Despite the superior visibility of the green laser, if you’re practicing regularly with your handgun, a laser sight is less of an advantage during the day. They’re still great for firing from unconventional positions when you can’t properly align your sights, but in conditions where your iron sights are clearly visible, lasers aren’t quite the game changer they are in low light. That said, the added brightness of the green laser definitely expands its viability to a broader range of lighting conditions.

The Railmaster Pro

The Crimson Trace Railmaster Pro laser/light combo we used for the test is an interesting little unit. It’s smaller and more compact than most other comparable products, but that does come with some drawbacks. First, the light isn’t particularly bright by today’s standards. It was sufficient for getting accurate hits on the target at 10 yards and would probably get the job done for encounters inside a home. The brightness of the beam dropped off quickly at distances beyond 10 yards.

Crimson Trace Railmaster Pro

I would suggest supplementing any pistol mounted light with a handheld light anyway. Use the handheld light to ID the target (so you don’t end up pointing your gun at your dog or your family), and the pistol mounted light only for illuminating a known threat so you can fire with both hands on the gun.

I was also disappointed that the Railmaster Pro doesn’t have a momentary only activation switch. There are actually two activation switches, one on either side of the trigger guard, so it’s friendly for both right and left handed shooters. An inward press on either switch activates the unit. Press again to turn it off. I Crimson Trace Railmaster Proappreciate the simplicity, but I prefer the activation style of most other pistol mounted lights (and handheld lights) that I’ve used, which allow you to hold a switch to activate the light, and release to turn it off.
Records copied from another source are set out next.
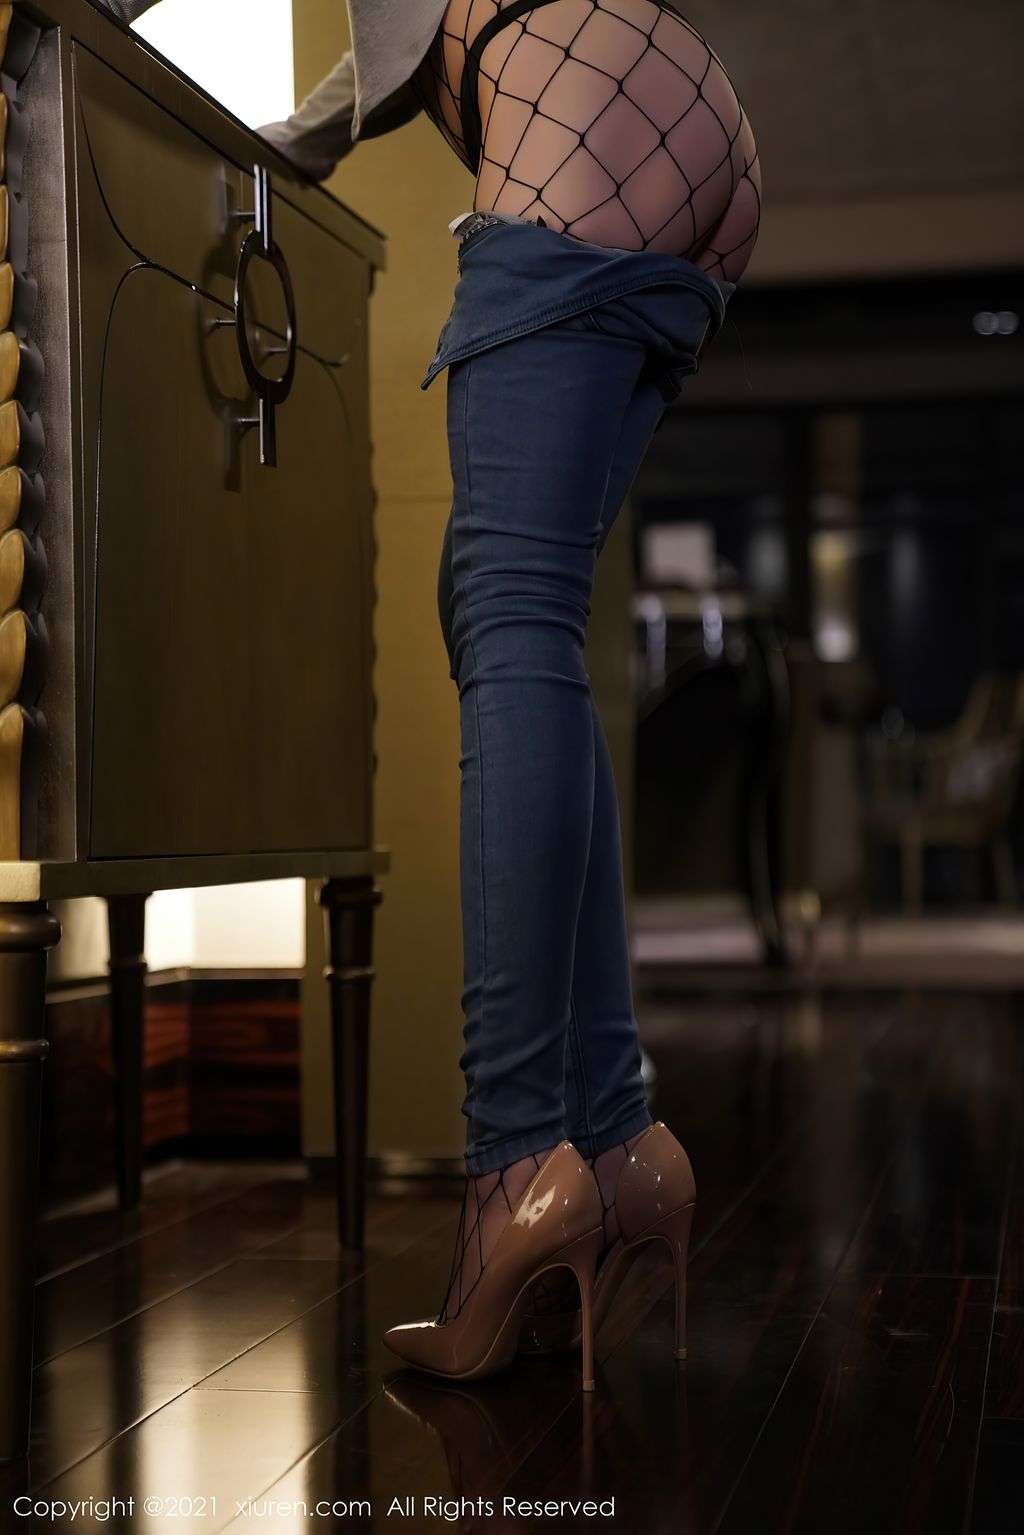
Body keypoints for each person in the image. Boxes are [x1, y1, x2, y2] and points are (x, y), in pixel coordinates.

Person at [101, 0, 762, 1391]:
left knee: (511, 616)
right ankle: (617, 1135)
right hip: (690, 111)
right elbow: (388, 58)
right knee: (514, 610)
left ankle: (516, 1161)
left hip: (576, 97)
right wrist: (308, 132)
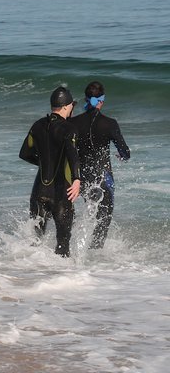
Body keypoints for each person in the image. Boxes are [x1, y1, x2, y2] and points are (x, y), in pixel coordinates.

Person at [19, 86, 81, 257]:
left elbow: (24, 153)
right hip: (61, 193)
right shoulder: (69, 129)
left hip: (38, 191)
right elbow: (73, 155)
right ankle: (61, 278)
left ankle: (31, 273)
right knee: (63, 243)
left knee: (35, 240)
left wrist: (44, 163)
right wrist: (76, 179)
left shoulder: (37, 125)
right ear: (67, 106)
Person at [70, 81, 130, 249]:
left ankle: (77, 250)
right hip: (104, 179)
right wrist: (122, 156)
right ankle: (96, 262)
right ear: (101, 101)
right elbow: (125, 152)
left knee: (87, 214)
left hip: (81, 179)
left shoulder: (73, 123)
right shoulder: (110, 123)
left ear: (86, 99)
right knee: (103, 220)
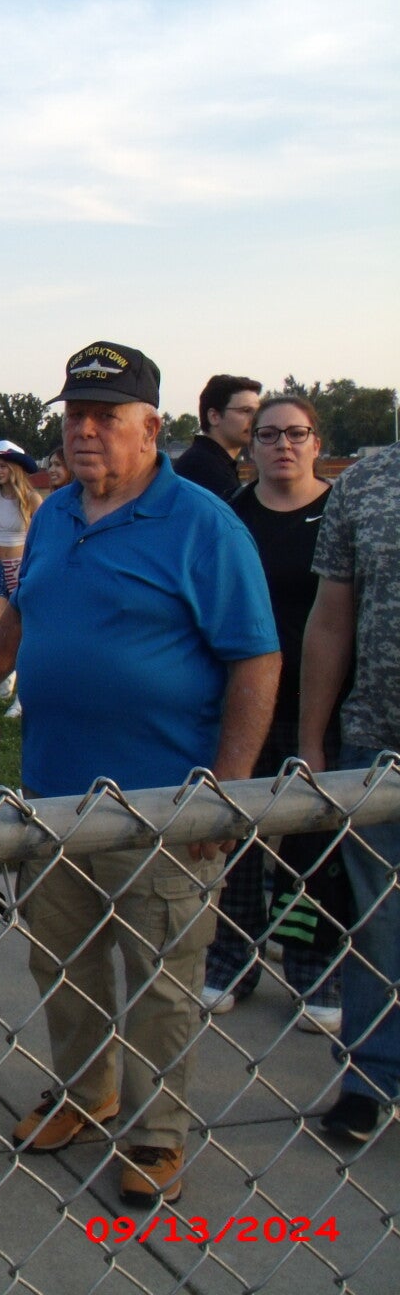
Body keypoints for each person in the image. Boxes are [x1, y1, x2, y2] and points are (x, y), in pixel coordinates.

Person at [0, 341, 277, 1210]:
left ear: (151, 427)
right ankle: (85, 1091)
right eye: (75, 415)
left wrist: (225, 791)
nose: (85, 430)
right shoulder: (57, 512)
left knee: (162, 979)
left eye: (106, 416)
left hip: (164, 805)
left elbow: (256, 658)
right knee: (62, 966)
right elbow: (25, 610)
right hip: (55, 796)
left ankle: (154, 1133)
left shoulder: (204, 525)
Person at [203, 396, 343, 1034]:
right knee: (237, 835)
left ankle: (314, 967)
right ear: (250, 446)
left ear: (317, 443)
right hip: (245, 703)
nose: (283, 445)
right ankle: (231, 959)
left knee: (315, 842)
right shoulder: (230, 517)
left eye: (296, 433)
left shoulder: (340, 512)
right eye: (268, 434)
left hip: (321, 703)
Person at [300, 439, 400, 1145]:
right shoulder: (365, 484)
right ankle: (372, 1077)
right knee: (380, 921)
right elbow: (331, 618)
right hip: (377, 742)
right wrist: (312, 738)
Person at [0, 440, 41, 719]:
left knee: (25, 635)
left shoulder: (32, 499)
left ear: (15, 468)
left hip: (21, 569)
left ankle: (21, 698)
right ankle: (6, 672)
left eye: (3, 466)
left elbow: (43, 537)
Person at [172, 374, 262, 499]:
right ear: (214, 417)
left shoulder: (212, 462)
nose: (256, 419)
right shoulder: (203, 469)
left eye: (258, 412)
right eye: (246, 411)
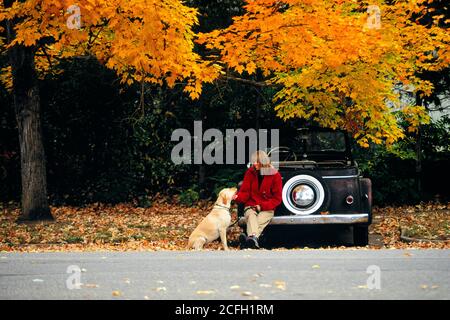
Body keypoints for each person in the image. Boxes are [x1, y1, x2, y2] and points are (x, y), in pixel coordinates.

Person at [232, 150, 282, 249]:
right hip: (251, 205)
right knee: (251, 215)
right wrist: (237, 197)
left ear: (263, 162)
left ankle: (248, 239)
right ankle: (253, 239)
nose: (254, 164)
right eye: (253, 161)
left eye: (257, 161)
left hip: (267, 207)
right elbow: (245, 192)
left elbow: (277, 198)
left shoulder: (275, 175)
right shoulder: (250, 172)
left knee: (259, 220)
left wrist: (261, 206)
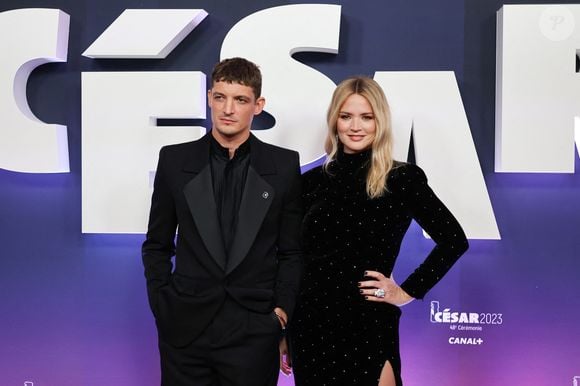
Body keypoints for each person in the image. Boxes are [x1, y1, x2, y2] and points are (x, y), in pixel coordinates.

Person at [283, 76, 469, 386]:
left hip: (367, 323)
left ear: (379, 121)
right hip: (311, 324)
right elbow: (292, 257)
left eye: (366, 117)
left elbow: (453, 240)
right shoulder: (309, 182)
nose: (356, 126)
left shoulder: (401, 178)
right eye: (346, 116)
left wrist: (406, 291)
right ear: (334, 121)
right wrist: (286, 329)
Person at [142, 57, 302, 386]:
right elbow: (157, 244)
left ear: (258, 105)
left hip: (253, 331)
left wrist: (281, 313)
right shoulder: (174, 160)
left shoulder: (284, 166)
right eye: (220, 97)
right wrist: (163, 304)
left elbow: (291, 251)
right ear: (209, 98)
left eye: (240, 100)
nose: (228, 109)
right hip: (185, 328)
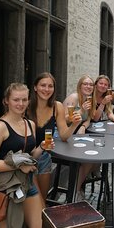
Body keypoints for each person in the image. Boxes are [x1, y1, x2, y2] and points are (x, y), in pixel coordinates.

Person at [0, 83, 51, 228]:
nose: (21, 104)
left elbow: (30, 156)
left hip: (27, 181)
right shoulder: (0, 127)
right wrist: (19, 167)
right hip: (5, 185)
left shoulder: (29, 124)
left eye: (24, 100)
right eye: (16, 100)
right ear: (6, 101)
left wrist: (41, 147)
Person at [27, 72, 82, 204]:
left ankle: (39, 224)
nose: (46, 89)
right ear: (35, 87)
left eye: (50, 86)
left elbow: (63, 136)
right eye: (43, 85)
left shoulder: (57, 107)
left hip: (44, 158)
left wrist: (74, 124)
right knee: (32, 202)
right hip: (26, 158)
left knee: (42, 200)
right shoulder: (26, 106)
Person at [62, 75, 96, 200]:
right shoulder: (74, 98)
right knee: (88, 159)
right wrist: (81, 110)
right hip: (65, 136)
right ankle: (74, 192)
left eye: (91, 84)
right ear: (79, 86)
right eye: (85, 84)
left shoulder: (89, 99)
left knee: (91, 157)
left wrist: (83, 126)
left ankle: (76, 188)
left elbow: (88, 119)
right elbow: (64, 119)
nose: (88, 86)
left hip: (78, 135)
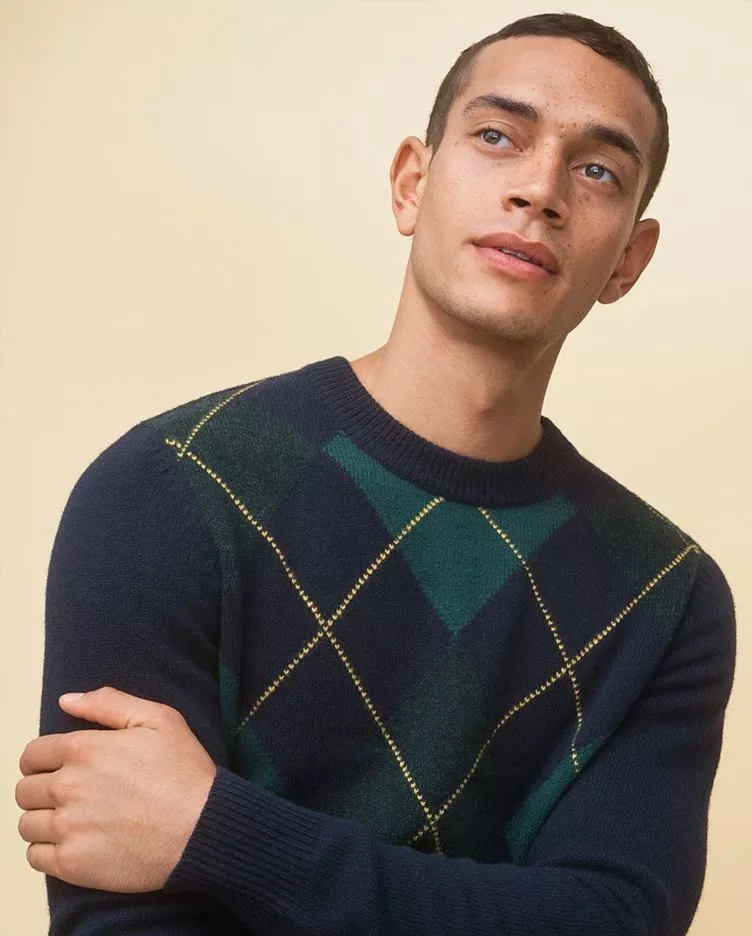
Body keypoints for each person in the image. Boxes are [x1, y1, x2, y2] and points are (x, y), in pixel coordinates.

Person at [19, 11, 736, 936]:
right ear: (412, 182)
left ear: (627, 261)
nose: (539, 188)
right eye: (496, 136)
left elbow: (612, 919)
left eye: (597, 169)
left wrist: (221, 830)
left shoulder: (667, 599)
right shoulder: (167, 490)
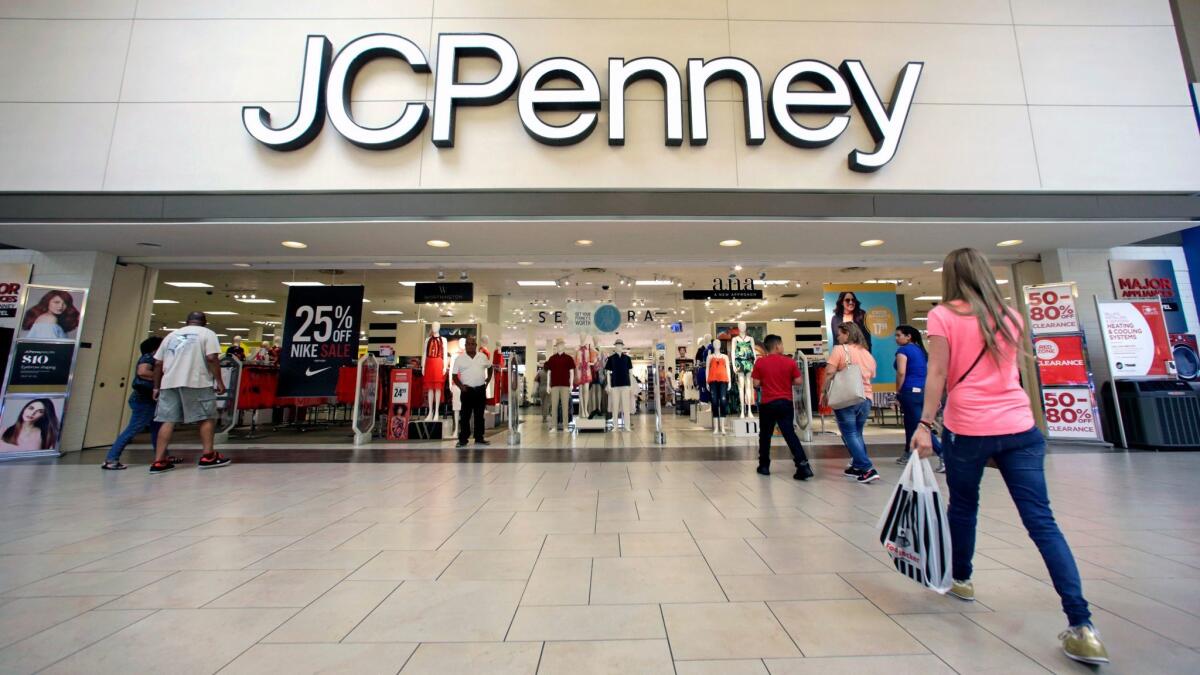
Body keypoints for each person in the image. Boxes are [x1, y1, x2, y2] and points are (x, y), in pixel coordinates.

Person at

One advantage the Railmaster Pro does have over much of the competition is the proximity of the laser to the bore line. Some other units feature a light with a large reflector that takes up the entire width of the rail. These lights throw bright beams, but the laser has to be situated either above or below the light, and most are below. With the laser so far from the bore line, it’s tough to zero the laser so that there’s not a significant off-set between the point of aim and point of impact. The Railmaster Pro has its laser at the top of the unit, closer to the bore. The small LED light sits just below the laser, and both are situated beside the battery compartment. This makes for a very compact package, and also means its easier to get a zero that’s closer to the point of impact at varying distances.

The Railmaster Pro will fit just about any handgun that has an accessory rail, and also attaches to picatinny rifle rails. If there aren’t any CT laser grips or laser guards available for your pistol, or you want to have a laser you can move between multiple guns, the Railmaster Pro makes a great “go-to” unit. I’ve even mounted this one to my M&P 22 compact. A suppressed .22 LR with a laser sight is the absolute perfect handgun to get a first time shooter hooked.

The green laser version of the Railmaster Pro requires one CR2 battery, which lasts for one full hour of constant activation. The red laser version will go two hours on the same battery. MSRP is $379 for the green version, $279 for the red. If you want to save a few bucks, you can get the non-Pro version of the Railmaster which is a laser only with no light. MSRP for those is $229 for the green and $159 for the red.